Die SP will keine Rechtsform­änderung für das Elektrizitäts- und Wasserwerk Windisch. Sie hat das Referendum ergriffen und bekam Unterstützung.

Unterschriftenübergabe: Rahel Downey, Dave Roth, beide SP, Stefan Wagner, Gmeindeschreiber, Paul Bitschnau, SP-Fraktionspräsident mit Sohn Emil
Unterschriftenübergabe: Rahel Downey, Dave Roth, beide SP, Stefan Wagner, Gmeindeschreiber, Paul Bitschnau, SP-Fraktionspräsident mit Sohn Emil (Bild: cl)

von
Claudia Marek

21. Juli 2017
09:00

«Wir sind stolz, dass wir in den vergangenen drei Wochen mehr als 700 Unterschriften sammeln konnten und bei vielen Windischerinnen und Windischern mit unserem Anliegen auf offene Ohren gestossen sind», sagt Paul Bitschnau, Fraktionspräsident SP Windisch, erfreut bei der Unterschriftenübergabe. «Wir hatten gute Gespräche mit der Bevölkerung», so Bitschnau, «auch mit Personen aus dem bürgerlichen Lager». 

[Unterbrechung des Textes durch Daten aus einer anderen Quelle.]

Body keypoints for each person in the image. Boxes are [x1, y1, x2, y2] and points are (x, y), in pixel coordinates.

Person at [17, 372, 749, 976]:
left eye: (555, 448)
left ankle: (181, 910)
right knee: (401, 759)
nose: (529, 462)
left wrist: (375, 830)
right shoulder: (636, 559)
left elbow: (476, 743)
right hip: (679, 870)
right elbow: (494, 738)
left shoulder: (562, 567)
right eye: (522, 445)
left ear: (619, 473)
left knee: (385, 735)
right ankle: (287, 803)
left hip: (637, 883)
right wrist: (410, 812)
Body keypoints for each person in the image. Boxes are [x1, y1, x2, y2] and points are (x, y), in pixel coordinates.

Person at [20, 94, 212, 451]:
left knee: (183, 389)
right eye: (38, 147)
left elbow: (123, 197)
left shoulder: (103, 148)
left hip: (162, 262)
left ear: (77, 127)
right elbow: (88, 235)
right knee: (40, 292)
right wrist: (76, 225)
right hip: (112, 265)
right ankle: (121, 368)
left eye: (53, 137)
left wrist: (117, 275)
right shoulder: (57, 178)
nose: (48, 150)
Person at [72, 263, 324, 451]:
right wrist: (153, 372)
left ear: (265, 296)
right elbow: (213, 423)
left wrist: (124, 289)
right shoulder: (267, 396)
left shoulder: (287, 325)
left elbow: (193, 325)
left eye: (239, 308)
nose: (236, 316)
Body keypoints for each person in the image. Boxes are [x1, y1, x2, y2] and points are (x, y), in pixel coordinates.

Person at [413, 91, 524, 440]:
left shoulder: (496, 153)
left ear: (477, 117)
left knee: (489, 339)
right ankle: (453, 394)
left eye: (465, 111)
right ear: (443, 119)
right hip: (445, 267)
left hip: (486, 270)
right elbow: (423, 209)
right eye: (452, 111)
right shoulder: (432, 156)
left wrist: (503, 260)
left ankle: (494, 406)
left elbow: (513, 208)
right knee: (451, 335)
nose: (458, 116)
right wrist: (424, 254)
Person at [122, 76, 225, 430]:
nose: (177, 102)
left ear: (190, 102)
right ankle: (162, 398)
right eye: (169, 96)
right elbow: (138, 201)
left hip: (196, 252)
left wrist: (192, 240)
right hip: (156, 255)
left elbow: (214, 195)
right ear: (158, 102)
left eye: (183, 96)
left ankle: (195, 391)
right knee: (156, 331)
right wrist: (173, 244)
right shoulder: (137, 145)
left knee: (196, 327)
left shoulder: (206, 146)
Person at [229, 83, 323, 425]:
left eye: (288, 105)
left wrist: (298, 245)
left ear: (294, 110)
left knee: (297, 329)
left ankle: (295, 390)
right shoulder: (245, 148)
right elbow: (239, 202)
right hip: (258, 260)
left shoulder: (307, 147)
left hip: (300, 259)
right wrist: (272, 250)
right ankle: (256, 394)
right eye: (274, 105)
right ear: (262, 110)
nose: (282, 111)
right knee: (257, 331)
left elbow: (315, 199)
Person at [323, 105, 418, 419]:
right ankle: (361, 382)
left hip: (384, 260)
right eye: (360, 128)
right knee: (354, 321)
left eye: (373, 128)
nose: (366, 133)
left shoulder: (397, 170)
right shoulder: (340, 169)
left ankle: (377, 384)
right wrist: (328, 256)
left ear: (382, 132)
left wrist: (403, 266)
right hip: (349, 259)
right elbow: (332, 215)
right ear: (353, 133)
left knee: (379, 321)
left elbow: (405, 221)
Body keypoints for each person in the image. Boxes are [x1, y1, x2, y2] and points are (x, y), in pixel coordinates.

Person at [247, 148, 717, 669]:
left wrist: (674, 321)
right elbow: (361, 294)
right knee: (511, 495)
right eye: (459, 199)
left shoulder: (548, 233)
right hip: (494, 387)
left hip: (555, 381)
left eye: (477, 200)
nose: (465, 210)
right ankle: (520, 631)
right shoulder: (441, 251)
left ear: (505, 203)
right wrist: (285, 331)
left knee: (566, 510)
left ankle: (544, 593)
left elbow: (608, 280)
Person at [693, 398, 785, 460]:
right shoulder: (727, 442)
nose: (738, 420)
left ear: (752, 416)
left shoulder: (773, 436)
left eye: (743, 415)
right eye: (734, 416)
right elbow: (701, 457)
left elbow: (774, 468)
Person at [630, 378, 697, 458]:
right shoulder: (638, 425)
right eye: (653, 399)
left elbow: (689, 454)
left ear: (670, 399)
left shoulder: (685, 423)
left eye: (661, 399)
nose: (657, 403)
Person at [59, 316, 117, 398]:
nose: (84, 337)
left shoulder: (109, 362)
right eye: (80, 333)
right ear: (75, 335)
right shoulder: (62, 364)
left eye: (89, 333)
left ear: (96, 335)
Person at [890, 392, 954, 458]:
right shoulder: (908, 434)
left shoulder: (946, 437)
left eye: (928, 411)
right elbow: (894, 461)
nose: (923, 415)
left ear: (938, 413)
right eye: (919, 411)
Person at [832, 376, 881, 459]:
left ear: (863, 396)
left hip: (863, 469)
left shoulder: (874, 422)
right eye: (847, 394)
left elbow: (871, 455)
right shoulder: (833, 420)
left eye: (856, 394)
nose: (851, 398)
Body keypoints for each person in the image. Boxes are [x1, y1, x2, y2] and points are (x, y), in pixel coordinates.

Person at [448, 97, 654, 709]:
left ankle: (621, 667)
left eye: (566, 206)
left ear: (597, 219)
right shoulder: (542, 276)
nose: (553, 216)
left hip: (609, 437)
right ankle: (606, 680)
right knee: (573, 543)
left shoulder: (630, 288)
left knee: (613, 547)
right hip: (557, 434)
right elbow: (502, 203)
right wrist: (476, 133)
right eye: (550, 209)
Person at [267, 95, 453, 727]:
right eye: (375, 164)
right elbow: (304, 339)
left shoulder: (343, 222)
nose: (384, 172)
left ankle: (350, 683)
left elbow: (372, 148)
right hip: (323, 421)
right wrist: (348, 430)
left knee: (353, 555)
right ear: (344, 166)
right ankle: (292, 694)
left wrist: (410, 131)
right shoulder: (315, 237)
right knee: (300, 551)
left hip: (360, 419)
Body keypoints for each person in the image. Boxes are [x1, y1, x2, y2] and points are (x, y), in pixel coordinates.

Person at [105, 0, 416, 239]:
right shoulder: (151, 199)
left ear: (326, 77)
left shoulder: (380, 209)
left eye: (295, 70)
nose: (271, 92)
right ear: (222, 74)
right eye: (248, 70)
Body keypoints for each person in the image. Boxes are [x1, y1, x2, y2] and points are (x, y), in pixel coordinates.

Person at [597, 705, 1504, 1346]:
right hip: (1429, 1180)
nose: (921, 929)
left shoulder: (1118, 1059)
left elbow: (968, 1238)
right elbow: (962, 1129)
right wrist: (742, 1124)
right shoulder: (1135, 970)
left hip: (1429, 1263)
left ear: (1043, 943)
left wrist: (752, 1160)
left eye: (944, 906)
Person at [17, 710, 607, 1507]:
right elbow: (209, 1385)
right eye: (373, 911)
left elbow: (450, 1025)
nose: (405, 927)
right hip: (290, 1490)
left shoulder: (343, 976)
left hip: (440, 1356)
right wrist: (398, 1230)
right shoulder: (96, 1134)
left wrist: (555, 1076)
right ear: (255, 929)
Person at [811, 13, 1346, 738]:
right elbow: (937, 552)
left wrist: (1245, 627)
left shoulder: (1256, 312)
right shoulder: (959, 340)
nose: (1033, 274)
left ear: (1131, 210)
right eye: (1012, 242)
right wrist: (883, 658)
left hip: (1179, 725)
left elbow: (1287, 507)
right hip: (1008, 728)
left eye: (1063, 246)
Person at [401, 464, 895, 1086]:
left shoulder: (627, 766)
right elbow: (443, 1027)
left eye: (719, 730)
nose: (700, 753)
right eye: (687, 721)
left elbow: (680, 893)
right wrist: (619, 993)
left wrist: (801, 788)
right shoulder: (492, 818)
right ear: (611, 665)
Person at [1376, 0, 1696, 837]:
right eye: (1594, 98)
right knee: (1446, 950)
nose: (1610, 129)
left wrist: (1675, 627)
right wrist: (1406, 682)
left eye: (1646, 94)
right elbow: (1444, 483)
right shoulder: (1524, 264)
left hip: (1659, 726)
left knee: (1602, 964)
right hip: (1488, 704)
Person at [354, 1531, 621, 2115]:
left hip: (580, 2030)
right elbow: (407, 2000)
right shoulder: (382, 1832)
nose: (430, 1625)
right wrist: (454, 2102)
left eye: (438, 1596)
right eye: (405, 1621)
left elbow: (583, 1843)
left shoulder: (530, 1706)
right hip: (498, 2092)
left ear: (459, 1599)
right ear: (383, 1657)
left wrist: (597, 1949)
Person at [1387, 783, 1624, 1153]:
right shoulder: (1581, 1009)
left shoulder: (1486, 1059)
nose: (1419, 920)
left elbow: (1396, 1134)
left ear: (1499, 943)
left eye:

In den Händen der Gemeinde

Vielen Menschen sei es wichtig, dass Wasser und Strom in den Händen der Gemeinde bleibe. Warum also einen Kredit bewilligen, damit die Gründung einer Aktiengesellschaft vorbereitet wird, die gar nicht erwünscht sei? Kollektivgüter wie Wasser und Strom, aber auch andere Themen wie die Verkehrs- oder Schulraumsituation werden die Gemeinde beschäftigen. «Das Geld kann man sinnvoller ausgeben», ist Bitschnau überzeugt. Es geht um einen Betrag von 125'000 Franken. Mit diesem Kredit soll die Gründung einer Aktiengesellschaft vorbereitet werden. Damit würden Tür und Tor für eine umfassende Privatisierung der heute gemeindeeigenen Betriebe EW und Wasserwerk geöffnet, begründet die SP Windisch. Sie führt folgende Argumente für das Referendum zum Entscheid des Einwohnerrates vom 14. Juni an: Zum einen sei unklar, warum diese Privatisierung durchgeführt werden soll. Laut Gemeinderat würde auch nach der Umwandlung des EW’s und des Wasserwerks alles so sein wie vorher. Ausserdem hätten Einwohnerrat und Bevölkerung bei der Ausrichtung des EW keine Mitsprache mehr. Und Steuergelder sollen nicht verschleudert werden für Experimente mit unklarem Ausgang.

Stefan Wagner, Gemeindeschreiber, nahm die Unterschriften vor dem Gemeindehaus entgegen. Der Gemeinde­rat werde die Unterschriften prüfen und bei der ersten Sitzung am 7. August werde sich herausstellen, ob es zur Volksabstimmung kommt. Diese könnte im November, aber vielleicht auch erst im Februar 2018 durchgeführt werden, so Stefan Wagner.